E’ vero. Pensa che solo in Cina, l’uscita di Titanic in 3D ha incassato di più che in tutto il resto del mondo. Alcuni film americani, come xXx 3, che non hanno incassato bene in patria, in Cina sono in cima la botteghino. La Cina è diventata un mercato molto importante anche per film americani, europei e anche indiani. Ci sono però delle quote prefissate di titoli che possono essere importati ogni anno, ma questo problema viene risolto attraverso le coproduzioni, alcune molto ‘stiracchiate’, di facciata, che però non stanno funzionando molto. Per le coproduzioni con Hong Kong e Taiwan la situazione è migliore invece. Tutti cercano di ritagliarsi la loro fetta di mercato, anche la Francia per esempio. Ogni filmmaker però deve avere ben presente che se la storia che vuole raccontare non funziona nemmeno a casa sua, è difficile che funzioni per un pubblico più ampio in giro per il mondo. Io sono cresciuto a Hong Kong, una città da 7 milioni di abitanti. All’epoca, Terremoto nel Bronx infranse il record di incassi, con 8 milioni di dollari! Di questi, il filmmaker ne porta a casa 1/3, questo è quanto puoi pensare di mettere in tasca al massimo per un tuo film. Se vuoi crescere e guadagnare di più, devi cominciare allora a pensare in grande, a creare qualcosa che possa essere apprezzato ovunque. Non fermarsi a raccontare storie solo per la gente di Hong Kong, all’estero a nessuno potrebbero interessare. Per questo motivo ho scritto due film della serie Police Story ambientandoli in Malesia e Thailandia. Conquista il mercato asiatico per prima cosa, poi pensa all’America, con Terremoto nel Bronx. Cerca di realizzare un film che possa essere venduto in molti mercati. Questo può garantire i soldi sufficienti a competere con le produzioni di Hollywood. Quando hai soltanto il 5% del budget di un film americano, come puoi pensare di competere?

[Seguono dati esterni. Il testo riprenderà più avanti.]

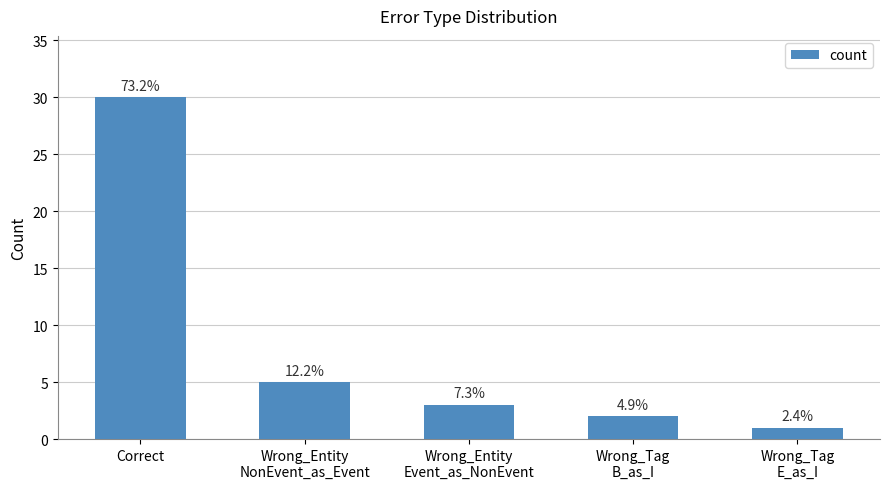

Does the chart contain any negative values?

No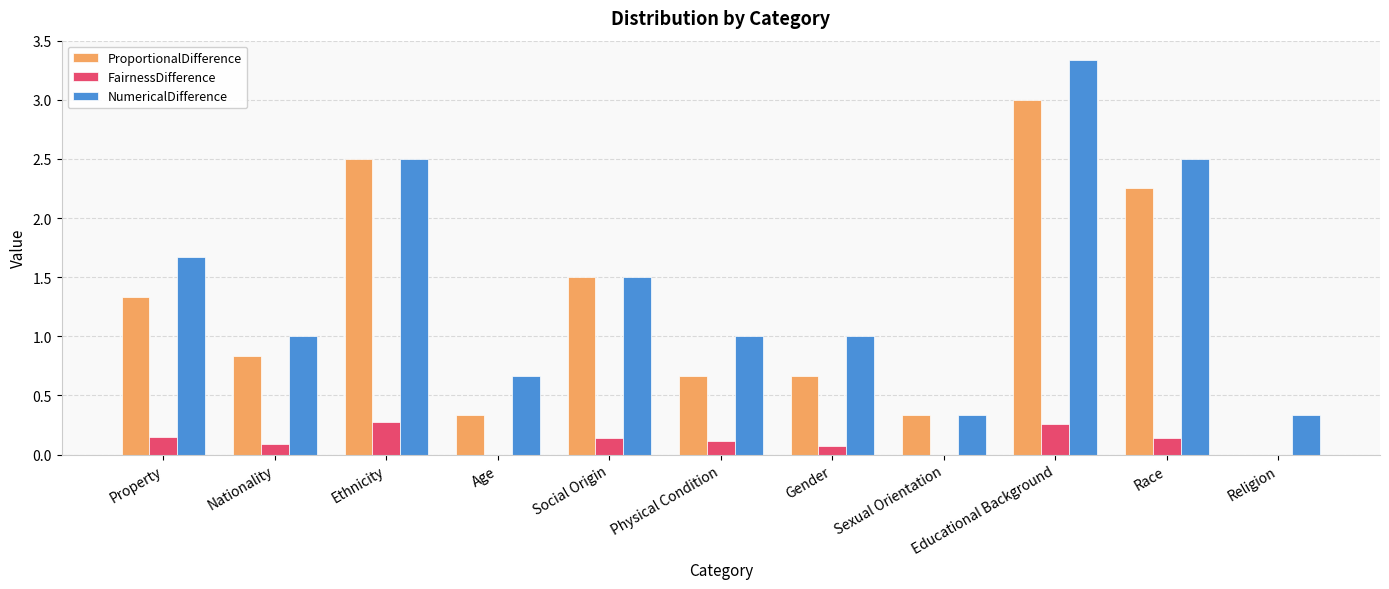

What is the total value across all series at Age?

1.0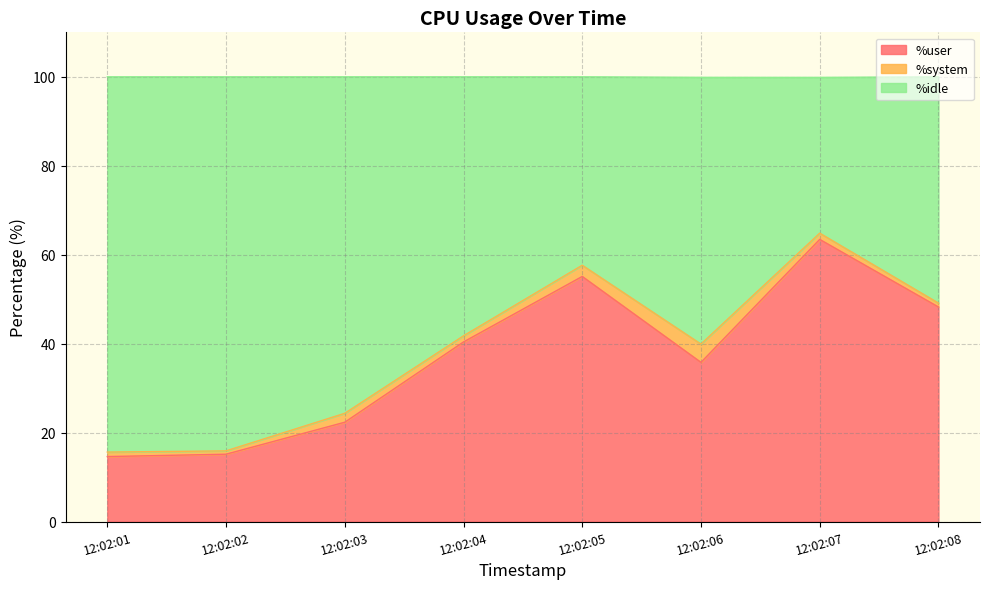

Which series has the largest total across all categories?

%idle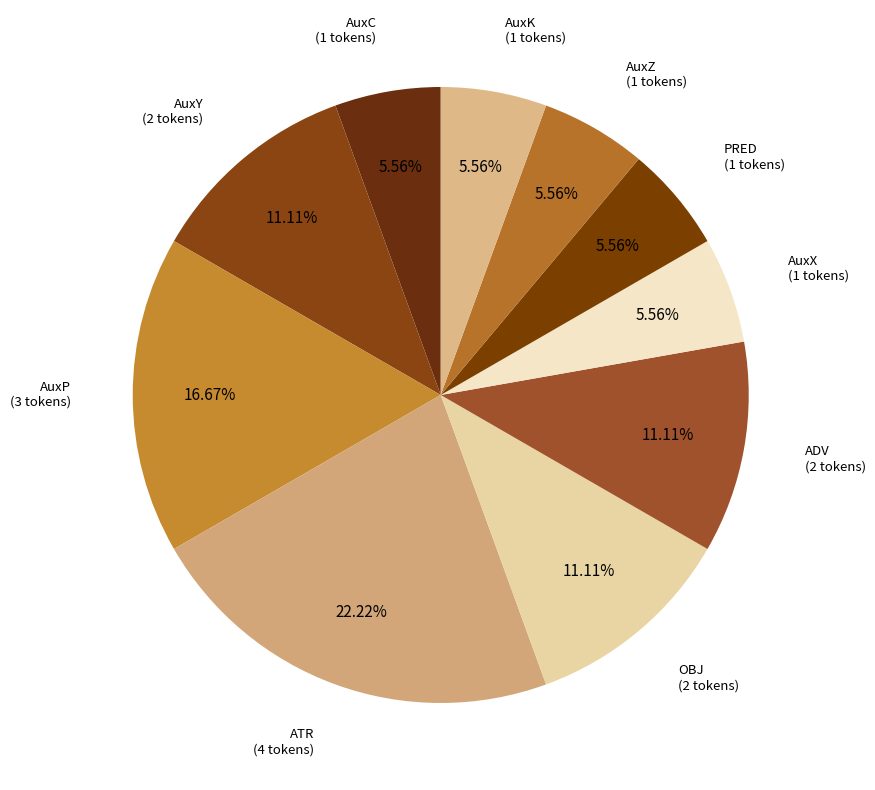

To the nearest percent, what is the average slice percentage?

10%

Come è cambiato invece il pubblico cinese?
Sai, fino a 15/20 anni fa era molto diffusa la pirateria, ma questo ha in effetti aiutato i più giovani ad entrare in contatto con la cinematografia americana. Sopratutto le serie TV, che in Cina non vengono importate. Hanno ampliato le conoscenze cinematografiche e aiutato a far imparare un po’ l’inglese. Ora escono 50/60 film stranieri all’anno e aumenteranno. Il problema è soprattutto la barriera linguistica, specie per i paesi più piccoli, come quelli dell’Europa. La gente fa fatica a seguire i sottotitoli, perchè si perde la recitazione, e il linguaggio del corpo è fondamentale per capire cosa il film sta dicendo. Ogni paese ha il suo ‘stile’, che spesso non viene recepito a dovere al di fuori dei suoi confini, per questo si fa fatica a penetrare in altri mercati. Pensa alle battute … Come verranno recepite in un paese straniero? Torno a dire che registi e produttori devono capire prima questo assunto se vogliono vendere il loro film al di fuori dei confini nazionali. Faccio questo lavoro da molti anni ormai, sia come produttore che come regista, ho fatto film internazionali, lavorato con persone molto differenti, quindi ho imparato a semplificare molto il linguaggio dei miei film, così che possano essere compresi da ogni società e cultura senza grossi problemi.